## ASSIGNED TASK
Find the lines of the listing that contain the string "industrial", and return them.

** DATASET EXTRACT follows **

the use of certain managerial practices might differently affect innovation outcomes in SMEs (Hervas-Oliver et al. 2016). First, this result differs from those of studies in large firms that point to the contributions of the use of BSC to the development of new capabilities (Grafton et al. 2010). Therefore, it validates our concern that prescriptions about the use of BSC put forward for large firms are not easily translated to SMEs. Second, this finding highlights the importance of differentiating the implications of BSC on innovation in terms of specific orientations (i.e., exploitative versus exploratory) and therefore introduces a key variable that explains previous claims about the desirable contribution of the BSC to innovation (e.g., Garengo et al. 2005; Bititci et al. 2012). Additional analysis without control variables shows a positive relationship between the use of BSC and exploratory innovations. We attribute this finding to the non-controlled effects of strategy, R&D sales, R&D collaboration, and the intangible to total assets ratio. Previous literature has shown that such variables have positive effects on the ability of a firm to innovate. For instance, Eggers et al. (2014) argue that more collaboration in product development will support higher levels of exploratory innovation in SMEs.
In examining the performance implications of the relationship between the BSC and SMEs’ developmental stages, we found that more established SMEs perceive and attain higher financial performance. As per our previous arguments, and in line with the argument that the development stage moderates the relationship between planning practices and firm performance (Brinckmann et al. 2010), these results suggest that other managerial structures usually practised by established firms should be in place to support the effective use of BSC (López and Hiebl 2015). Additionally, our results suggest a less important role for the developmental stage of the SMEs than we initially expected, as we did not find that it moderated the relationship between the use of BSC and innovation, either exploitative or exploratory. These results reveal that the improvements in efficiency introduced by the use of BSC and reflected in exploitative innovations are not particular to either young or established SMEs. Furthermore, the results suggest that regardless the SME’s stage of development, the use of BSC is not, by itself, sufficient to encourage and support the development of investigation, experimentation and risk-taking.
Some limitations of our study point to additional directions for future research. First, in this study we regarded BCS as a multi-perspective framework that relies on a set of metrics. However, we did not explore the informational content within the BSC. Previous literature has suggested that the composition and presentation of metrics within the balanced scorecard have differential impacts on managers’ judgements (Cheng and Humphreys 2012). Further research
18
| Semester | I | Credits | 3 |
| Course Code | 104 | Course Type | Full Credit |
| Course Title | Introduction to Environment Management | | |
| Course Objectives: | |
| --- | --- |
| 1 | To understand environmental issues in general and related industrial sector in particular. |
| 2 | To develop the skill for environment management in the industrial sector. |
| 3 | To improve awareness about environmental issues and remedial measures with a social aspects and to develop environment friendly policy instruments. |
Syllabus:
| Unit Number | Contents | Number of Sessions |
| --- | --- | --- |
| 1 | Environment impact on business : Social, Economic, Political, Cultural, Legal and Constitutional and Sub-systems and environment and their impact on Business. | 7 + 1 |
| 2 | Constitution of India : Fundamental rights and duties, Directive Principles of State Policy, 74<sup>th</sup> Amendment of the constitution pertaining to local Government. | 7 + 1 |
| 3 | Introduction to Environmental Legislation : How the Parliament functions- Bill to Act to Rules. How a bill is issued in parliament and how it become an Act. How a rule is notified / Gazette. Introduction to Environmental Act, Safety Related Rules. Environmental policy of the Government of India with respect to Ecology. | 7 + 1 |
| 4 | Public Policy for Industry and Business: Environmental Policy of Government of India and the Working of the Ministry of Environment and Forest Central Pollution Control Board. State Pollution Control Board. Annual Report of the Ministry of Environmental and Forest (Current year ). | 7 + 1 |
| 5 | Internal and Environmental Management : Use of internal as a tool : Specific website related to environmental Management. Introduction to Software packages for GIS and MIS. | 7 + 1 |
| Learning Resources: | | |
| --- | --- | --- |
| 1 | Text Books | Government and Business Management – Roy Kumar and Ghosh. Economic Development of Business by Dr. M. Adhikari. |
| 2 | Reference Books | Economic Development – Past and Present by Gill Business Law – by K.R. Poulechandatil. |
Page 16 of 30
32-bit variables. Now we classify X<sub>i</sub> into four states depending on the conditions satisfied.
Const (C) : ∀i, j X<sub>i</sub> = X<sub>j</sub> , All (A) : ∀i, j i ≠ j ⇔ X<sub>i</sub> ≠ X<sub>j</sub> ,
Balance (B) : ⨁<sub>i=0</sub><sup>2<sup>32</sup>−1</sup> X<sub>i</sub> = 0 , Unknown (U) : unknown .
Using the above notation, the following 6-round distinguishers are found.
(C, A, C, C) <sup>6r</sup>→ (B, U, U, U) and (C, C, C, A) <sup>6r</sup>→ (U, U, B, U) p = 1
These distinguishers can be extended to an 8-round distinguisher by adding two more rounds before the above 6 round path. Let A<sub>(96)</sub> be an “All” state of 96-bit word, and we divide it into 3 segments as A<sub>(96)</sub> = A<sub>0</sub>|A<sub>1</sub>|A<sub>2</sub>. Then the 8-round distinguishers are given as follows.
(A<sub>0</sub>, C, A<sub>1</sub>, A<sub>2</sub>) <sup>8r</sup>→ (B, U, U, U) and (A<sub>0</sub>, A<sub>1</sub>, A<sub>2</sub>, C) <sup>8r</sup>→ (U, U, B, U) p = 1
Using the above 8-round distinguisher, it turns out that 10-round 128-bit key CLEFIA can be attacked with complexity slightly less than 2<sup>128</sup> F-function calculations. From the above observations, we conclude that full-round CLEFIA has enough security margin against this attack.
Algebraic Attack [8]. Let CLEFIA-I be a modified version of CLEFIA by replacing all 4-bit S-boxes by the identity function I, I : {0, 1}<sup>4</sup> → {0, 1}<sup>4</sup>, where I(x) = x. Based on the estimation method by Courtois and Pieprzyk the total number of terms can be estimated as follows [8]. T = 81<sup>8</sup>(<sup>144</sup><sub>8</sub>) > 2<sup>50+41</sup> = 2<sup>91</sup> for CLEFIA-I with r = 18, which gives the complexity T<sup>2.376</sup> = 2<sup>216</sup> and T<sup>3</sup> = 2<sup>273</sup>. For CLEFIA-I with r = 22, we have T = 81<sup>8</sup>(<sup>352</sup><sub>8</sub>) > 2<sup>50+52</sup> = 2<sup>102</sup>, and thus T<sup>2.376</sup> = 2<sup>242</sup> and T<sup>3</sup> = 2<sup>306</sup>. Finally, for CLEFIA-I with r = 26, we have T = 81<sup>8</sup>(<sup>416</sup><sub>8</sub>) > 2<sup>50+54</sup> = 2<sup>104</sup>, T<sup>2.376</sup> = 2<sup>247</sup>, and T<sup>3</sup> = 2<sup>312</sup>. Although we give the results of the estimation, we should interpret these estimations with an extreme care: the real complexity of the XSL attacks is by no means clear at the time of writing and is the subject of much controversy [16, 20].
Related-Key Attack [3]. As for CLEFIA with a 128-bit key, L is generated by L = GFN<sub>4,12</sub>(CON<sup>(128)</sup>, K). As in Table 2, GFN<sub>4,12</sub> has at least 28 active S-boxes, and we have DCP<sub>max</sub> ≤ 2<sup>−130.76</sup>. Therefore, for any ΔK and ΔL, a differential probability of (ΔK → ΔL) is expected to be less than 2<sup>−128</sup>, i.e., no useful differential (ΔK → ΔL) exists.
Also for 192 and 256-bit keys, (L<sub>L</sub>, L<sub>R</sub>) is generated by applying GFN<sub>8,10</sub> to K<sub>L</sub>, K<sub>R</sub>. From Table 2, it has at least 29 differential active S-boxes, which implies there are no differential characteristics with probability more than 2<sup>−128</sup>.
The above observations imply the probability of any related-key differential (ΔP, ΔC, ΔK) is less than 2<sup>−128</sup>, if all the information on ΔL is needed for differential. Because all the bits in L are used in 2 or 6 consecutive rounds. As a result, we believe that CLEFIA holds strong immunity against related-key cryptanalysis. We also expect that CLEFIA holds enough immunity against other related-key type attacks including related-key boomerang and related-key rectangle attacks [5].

** End of DATASET EXTRACT **

## SOLUTION BELOW
| 1 | To understand environmental issues in general and related industrial sector in particular. |
| 2 | To develop the skill for environment management in the industrial sector. |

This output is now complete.